The picture on the right is a sankofa bird, a symbol from the Akan art culture of West Africa. Sankofa is a word that comes from the Twi language, and it roughly means “Go back and get what was left behind.” The sankofa bird has been a big symbol for a long time in Africa and among the African diaspora, and it stresses the importance of remembering your past in order to ensure a better future. I came across it researching Afrofuturism, and I think I first heard about it in the This American Life episode highlighting the movement. The idea, of course, is that even while we step into the future we keep an eye on the people and events that have shaped us.
Afrofuturism is an idea that exemplifies this attitude: we go back to retrieve the things we might have lost along the way, the things that are worth preserving, in order to take the best of ourselves into the future with us. No matter what we think about the past — that it’s irrelevant, or that it doesn’t define us — it’s as much a part of us as our self-determination and our idealized selves. We can’t escape it, no matter how much we try, but we can learn from it and take those lessons with us to build a better future.
Personally, this means going back to pick up all those things I dropped when I fled Baltimore: the black part of my identity; the trauma and complicated feelings I have around my family; the fact that there are so many people still trapped in poverty and hopelessness in our inner cities; addressing the problematic attitudes that alienate so many LGBQTIA brothers and sisters. It’s important to hold all of this with me as I forge ahead with my writing and my life. They’re a part of who I am, and I can’t hope to make an honest future without them.

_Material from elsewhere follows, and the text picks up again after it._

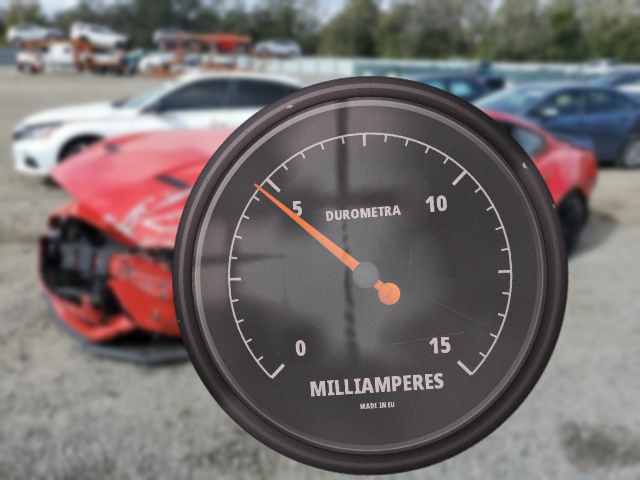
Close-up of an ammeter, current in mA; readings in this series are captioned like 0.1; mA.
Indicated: 4.75; mA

Culturally, it’s so important for us to recognize and accept our history. The United States has abandoned the lessons of our history — and knowledge itself, it feels like — because acting on those lessons means hard work, discomfort, and acknowledging truths about ourselves that can be really difficult to admit. None of us are as altruistic as we’d like to think. We can be selfish, mean, willfully blind. But not taking an honest look at the worst within us will always lead us to justifications for some truly monstrous shit: take a look at the political rhetoric burning through our population right now and tell me I’m wrong.
Our past is called our roots for a reason: our experience, culture and traditions ground us firmly in the world and give us something to hold on to when the wind kicks up and storms are lashing us. We obviously don’t have to keep every little thing from our pasts, but I think we’ve swung too far in our desire to look forward. We’ve lost something valuable, and it’s time to look back and retrieve it.